Pipeworks Ninja VS Unicorn

Meredith Barry, executive beverage chef at Angad Arts Hotel in St. Louis

Ninja VS Unicorn from Pipeworks. Pineapple and pine. For a double/imperial IPA the bitter hop is real chill, with a perfect balance of tropical sweetness. Be careful, though — that 8% ABV will sneak up on you!.

Bell’s Hopslam

Benjamin Burch, bartender at The Nolen in San Diego

Bell’s Hopslam. It is just so hard to beat. Beer drinkers have been so lucky for so long because the market simply blew up and supply reached a point of total saturation. You can walk into any corner store in a lot of cities and grab a phenomenal beer off the shelf that you’ve never heard of before. They’re everywhere and widely available.

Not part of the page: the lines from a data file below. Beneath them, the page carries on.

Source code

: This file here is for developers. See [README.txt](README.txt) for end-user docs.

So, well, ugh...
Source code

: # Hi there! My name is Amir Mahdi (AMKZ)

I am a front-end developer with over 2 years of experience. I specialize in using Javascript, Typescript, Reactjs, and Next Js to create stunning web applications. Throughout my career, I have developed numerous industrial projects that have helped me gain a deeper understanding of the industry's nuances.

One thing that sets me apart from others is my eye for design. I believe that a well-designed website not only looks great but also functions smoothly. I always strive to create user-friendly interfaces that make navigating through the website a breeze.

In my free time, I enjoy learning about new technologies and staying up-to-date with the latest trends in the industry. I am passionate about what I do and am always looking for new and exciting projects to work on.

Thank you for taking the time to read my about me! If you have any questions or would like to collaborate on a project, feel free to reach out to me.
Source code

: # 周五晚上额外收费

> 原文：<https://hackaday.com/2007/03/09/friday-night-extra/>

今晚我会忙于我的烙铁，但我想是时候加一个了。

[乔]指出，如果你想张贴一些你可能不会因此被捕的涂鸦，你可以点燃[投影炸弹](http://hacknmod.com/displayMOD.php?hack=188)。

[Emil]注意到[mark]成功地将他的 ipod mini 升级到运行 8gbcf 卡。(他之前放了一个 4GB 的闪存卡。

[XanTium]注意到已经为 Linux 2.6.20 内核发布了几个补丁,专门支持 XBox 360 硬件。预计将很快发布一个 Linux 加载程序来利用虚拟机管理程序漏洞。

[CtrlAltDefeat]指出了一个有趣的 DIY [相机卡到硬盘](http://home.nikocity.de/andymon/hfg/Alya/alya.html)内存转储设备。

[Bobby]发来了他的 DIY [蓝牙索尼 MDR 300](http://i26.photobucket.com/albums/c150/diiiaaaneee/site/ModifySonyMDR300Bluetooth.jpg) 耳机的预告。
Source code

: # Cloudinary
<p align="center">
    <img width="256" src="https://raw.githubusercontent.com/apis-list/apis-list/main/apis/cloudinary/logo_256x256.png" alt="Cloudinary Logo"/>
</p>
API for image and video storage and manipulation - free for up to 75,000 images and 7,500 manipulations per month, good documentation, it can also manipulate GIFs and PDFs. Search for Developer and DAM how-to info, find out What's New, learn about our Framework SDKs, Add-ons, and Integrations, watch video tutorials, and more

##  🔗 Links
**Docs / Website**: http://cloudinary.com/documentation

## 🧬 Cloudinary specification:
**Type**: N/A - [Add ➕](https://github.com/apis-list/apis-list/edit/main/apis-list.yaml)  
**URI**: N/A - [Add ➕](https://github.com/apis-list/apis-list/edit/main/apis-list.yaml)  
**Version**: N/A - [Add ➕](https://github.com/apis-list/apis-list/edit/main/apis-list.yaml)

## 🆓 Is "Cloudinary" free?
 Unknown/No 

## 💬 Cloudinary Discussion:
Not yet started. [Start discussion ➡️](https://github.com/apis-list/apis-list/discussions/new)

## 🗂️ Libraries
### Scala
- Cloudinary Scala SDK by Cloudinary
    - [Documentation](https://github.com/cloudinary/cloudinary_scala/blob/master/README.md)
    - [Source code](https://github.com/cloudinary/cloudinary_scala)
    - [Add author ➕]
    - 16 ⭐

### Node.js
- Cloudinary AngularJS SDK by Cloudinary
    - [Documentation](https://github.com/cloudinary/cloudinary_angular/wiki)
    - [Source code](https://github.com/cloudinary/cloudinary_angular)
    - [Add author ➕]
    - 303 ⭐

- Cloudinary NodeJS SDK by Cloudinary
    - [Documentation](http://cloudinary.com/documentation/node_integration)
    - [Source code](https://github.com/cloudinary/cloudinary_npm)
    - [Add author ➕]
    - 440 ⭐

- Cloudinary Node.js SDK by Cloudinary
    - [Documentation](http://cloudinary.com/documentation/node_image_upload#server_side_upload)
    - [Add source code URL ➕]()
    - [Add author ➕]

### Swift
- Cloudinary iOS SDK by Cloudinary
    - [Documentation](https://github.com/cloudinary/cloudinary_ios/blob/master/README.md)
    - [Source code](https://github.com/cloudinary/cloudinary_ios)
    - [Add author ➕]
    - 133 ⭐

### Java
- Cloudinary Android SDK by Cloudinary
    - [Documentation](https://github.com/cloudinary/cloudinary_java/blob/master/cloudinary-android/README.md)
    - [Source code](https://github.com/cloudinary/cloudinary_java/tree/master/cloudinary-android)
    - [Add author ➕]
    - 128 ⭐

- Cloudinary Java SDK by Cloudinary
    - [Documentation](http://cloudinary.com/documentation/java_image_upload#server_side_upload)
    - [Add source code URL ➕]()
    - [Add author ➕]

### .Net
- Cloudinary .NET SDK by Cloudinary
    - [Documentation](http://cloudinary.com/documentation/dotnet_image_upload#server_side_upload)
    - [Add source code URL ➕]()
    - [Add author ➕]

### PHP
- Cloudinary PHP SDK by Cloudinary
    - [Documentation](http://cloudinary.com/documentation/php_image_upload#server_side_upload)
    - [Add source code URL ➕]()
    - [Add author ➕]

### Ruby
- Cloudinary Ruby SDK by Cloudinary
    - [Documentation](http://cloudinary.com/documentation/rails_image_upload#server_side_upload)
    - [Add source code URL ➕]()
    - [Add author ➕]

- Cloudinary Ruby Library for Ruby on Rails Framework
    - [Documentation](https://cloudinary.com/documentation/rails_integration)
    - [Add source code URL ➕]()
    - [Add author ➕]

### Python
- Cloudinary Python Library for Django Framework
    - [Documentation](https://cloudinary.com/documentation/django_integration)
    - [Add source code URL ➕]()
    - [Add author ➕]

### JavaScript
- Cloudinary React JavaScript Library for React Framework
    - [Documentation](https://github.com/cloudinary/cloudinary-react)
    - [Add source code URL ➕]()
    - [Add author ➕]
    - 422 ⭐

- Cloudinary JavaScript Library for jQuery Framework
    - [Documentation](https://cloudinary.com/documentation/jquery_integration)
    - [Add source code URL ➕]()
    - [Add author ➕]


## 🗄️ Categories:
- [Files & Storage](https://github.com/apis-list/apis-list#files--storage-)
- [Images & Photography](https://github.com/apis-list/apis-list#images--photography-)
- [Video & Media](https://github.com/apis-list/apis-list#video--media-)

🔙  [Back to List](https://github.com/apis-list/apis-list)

On the flip side of that, that means it’s also not too hard to end up with a mediocre beer, either.

Cigar City Florida Man

Eva Al-Gharaballi, bartender at Datz in St. Petersburg, Florida

Florida Man Double IPA from Tampa Bay’s Cigar City Brewing Co. is my go-to DIPA. Extra hoppy with flavors of grapefruit, mango, and passion fruit.

Boulevard The Calling

Stephen Potter, lead bartender at The Kitchen by Wolfgang Puck in Grand Rapids, Michigan

My favorite double has to be Boulevard Brewing Co.’s The Calling IPA. I love the full body of this IPA. The strong malt balance of this beer rounds it off really nicely. There isn’t that in-your-face bitterness many go for. The biggest thing for me with this beer is the low ABV. At only 8.5%, I can actually enjoy more than one.

Bell’s Double Two-Hearted

Tommy Ergle, bar manager at Dr. BBQ in St. Petersburg, Florida

One of the best double IPA’s on the market has to be Bell’s Double Two-Hearted. Bell’s took their classic Two-Hearted IPA and added two-and-a-half times the amount of Centennial hops — which really brings out some serious pine and citrus notes that make this such a smooth-drinking DIPA.

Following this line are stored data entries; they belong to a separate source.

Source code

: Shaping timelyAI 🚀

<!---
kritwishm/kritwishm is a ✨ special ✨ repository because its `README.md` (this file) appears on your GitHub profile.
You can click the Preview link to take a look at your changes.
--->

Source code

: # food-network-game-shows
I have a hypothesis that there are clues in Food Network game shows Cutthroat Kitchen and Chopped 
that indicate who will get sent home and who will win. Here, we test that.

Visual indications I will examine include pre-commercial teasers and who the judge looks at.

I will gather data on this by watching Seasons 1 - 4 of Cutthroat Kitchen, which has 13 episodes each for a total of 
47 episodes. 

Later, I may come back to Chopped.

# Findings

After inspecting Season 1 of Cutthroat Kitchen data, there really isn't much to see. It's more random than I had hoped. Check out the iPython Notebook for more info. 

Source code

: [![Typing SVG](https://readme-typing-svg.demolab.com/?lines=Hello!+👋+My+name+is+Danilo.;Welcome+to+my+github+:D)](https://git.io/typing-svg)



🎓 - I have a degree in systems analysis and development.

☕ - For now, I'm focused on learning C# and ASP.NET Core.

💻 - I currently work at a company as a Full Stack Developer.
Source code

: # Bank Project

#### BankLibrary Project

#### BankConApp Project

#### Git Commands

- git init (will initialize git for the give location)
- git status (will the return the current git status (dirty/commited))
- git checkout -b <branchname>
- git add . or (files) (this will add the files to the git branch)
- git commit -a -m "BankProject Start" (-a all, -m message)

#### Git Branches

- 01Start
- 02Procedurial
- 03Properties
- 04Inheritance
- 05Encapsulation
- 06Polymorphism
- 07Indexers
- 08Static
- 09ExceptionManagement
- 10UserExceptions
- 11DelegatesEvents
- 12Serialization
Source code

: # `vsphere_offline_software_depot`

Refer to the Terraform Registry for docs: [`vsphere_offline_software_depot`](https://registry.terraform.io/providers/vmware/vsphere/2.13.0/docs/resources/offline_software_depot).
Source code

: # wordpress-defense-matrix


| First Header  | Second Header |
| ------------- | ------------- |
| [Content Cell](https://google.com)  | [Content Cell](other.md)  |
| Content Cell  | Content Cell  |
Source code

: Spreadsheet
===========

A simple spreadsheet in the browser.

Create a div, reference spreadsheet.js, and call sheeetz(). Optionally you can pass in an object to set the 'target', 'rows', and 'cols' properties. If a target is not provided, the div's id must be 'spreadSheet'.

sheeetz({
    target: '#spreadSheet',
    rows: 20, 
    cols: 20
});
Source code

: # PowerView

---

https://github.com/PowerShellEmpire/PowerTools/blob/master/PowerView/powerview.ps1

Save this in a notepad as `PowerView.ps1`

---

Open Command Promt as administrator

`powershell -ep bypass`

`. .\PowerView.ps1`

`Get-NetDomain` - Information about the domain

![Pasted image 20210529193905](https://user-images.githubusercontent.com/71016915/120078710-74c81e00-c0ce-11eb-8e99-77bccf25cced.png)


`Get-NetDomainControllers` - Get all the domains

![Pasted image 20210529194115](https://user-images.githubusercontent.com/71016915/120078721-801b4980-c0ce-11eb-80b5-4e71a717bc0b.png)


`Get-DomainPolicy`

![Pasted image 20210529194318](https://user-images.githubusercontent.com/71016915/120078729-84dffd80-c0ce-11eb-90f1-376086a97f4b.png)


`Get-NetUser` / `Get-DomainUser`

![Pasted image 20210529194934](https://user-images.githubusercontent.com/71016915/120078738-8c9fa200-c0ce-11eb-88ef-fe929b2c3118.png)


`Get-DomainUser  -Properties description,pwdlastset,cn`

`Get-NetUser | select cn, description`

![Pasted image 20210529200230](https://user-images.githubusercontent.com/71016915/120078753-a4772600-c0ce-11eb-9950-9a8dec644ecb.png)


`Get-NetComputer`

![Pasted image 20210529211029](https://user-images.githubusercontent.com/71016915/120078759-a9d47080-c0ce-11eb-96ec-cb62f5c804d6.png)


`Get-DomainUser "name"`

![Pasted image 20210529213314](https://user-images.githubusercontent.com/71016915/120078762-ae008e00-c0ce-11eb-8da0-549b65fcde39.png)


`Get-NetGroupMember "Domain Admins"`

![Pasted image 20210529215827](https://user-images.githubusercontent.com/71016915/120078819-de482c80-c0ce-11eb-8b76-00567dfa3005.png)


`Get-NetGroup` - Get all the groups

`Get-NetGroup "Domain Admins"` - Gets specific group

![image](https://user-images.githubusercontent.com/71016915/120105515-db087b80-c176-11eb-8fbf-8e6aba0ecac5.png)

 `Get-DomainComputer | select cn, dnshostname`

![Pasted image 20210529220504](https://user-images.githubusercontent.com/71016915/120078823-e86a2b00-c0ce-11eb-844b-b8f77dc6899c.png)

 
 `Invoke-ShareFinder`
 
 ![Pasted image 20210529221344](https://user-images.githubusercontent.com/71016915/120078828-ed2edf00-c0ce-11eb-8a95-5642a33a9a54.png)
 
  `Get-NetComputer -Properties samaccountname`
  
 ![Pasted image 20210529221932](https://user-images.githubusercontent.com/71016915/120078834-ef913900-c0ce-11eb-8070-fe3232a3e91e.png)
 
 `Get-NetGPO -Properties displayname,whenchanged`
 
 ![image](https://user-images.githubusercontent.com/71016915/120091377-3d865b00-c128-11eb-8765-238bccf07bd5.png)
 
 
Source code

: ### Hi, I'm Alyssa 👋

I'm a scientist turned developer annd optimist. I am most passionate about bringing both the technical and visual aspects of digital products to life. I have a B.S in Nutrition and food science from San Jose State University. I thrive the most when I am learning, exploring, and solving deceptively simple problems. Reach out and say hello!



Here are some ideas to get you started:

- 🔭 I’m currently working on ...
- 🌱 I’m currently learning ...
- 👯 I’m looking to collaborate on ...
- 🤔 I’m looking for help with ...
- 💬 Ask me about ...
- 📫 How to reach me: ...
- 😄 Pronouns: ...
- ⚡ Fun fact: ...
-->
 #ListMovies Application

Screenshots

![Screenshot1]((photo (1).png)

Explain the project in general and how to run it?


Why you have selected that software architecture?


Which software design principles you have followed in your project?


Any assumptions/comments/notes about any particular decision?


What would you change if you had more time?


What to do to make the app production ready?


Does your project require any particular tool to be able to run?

Institution Into the Wishing Well

Mig Feliciano, head bartender at Hollywood Roosevelt in Los Angeles

I’m not a routine DIPA drinker but on occasion, I pick one out. It had been a while, so I got mixed six to take a flight of beer and the winner was Into the Wishing Well DIPA by Institution Ale Company out of Camarillo California. It felt like a pleasure and privilege to drink this 8.7% ABV big beer. It smells like fresh-cut grass and has lingering stone fruit with a crisp finish. Very nice.

M. Special Lazy Eye DIPA

Jeremy Allen, bartender at MiniBar in Los Angeles

We’ve been drinking a ton of M. Special Brewing Company’s Lazy Eye DIPA. Love it ‘cuz it’s not too sweet, ultimately pair-able and versatile, and gets the job done. Tiny little brewery with a bunch of personalities out of Goleta on the coast of California.

Alchemist Heady Topper

Damian Langarica, head bartender at in Philadelphia

My favorite Double IPA is definitely Heady Topper from The Alchemist, an awesome craft brewery from Vermont. It’s a great Double IPA, perfect balance of bitterness and fruitiness for those really into strong, bitter IPAs or DIPAs and for those are new to the game.

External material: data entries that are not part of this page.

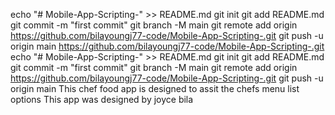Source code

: echo "# Mobile-App-Scripting-" >> README.md
git init
git add README.md
git commit -m "first commit"
git branch -M main
git remote add origin https://github.com/bilayoungj77-code/Mobile-App-Scripting-.git
git push -u origin main
https://github.com/bilayoungj77-code/Mobile-App-Scripting-.git
echo "# Mobile-App-Scripting-" >> README.md
git init
git add README.md
git commit -m "first commit"
git branch -M main
git remote add origin https://github.com/bilayoungj77-code/Mobile-App-Scripting-.git
git push -u origin main
This chef food app is designed to assit the chefs menu list options
This app was designed by joyce bila
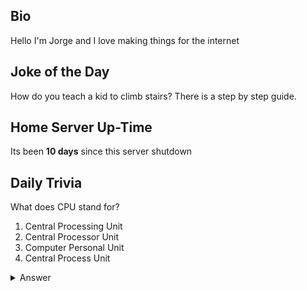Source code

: ## Bio

Hello I'm Jorge and I love making things for the internet

## Joke of the Day

How do you teach a kid to climb stairs? There is a step by step guide.

## Home Server Up-Time

Its been **10 days** since this server shutdown


## Daily Trivia

What does CPU stand for?
 1. Central Processing Unit
 2. Central Processor Unit
 3. Computer Personal Unit
 4. Central Process Unit

<details>
  <summary>Answer</summary>
  Central Processing Unit
</details>
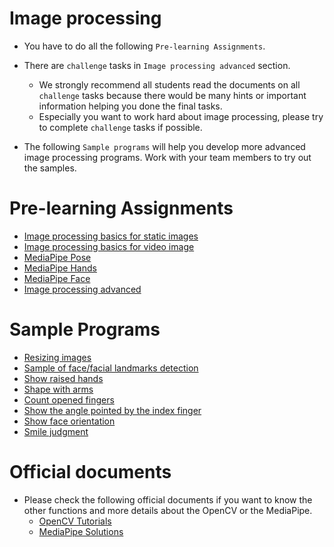 # Image processing
- You have to do all the following `Pre-learning Assignments`.

- There are `challenge` tasks in `Image processing advanced` section.
    - We strongly recommend all students read the documents on all `challenge` tasks because there would be many hints or important information helping you done the final tasks.
    - Especially you want to work hard about image processing, please try to complete `challenge` tasks if possible. 

- The following `Sample programs` will help you develop more advanced image processing programs. Work with your team members to try out the samples.

# Pre-learning Assignments
- [Image processing basics for static images](basics/basics_static.md)
- [Image processing basics for video image](basics/basics_02.md)
- [MediaPipe Pose](mediapipe/pose.md)
- [MediaPipe Hands](mediapipe/hands.md)
- [MediaPipe Face](mediapipe/face.md)
- [Image processing advanced](advanced/holistic.md)

# Sample Programs
- [Resizing images](samples/resizing_images.md)
- [Sample of face/facial landmarks detection](samples/sample_face_detection.md)
- [Show raised hands](samples/show_raised_hands.md)
- [Shape with arms](samples/shape_with_arms.md)
- [Count opened fingers](samples/count_opened_fingers.md)
- [Show the angle pointed by the index finger](samples/show_angle.md)
- [Show face orientation](samples/show_face_orientation.md)
- [Smile judgment](samples/smile_judgement.md)

# Official documents
- Please check the following official documents if you want to know the other functions and more details about the OpenCV or the MediaPipe.
	- [OpenCV Tutorials](https://docs.opencv.org/4.5.2/d9/df8/tutorial_root.html)
	- [MediaPipe Solutions](https://google.github.io/mediapipe/solutions/solutions.html)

Against The Grain Citra Ass Down

Emmanuelle Massicot, beverage director of Kata Robata in Houston

Against the Grain’s Citra Ass Down – good beer and puns! Citra is one of my favorite hops for IPAs because it gives them a juicy quality that mitigates a lot of the hoppy bitterness and also sneakily masks the booze.

Modern Times Alien Radio

Dannika Underhill, bartender at Kindred in San Diego

Modern Times Alien Radio. It features a couple of my favorite styles of hops (Citra and Simcoe) for a truly in-your-face aromatic experience. Juicy tropical fruits and pungent pine intermingle for a truly ethereal drinking experience.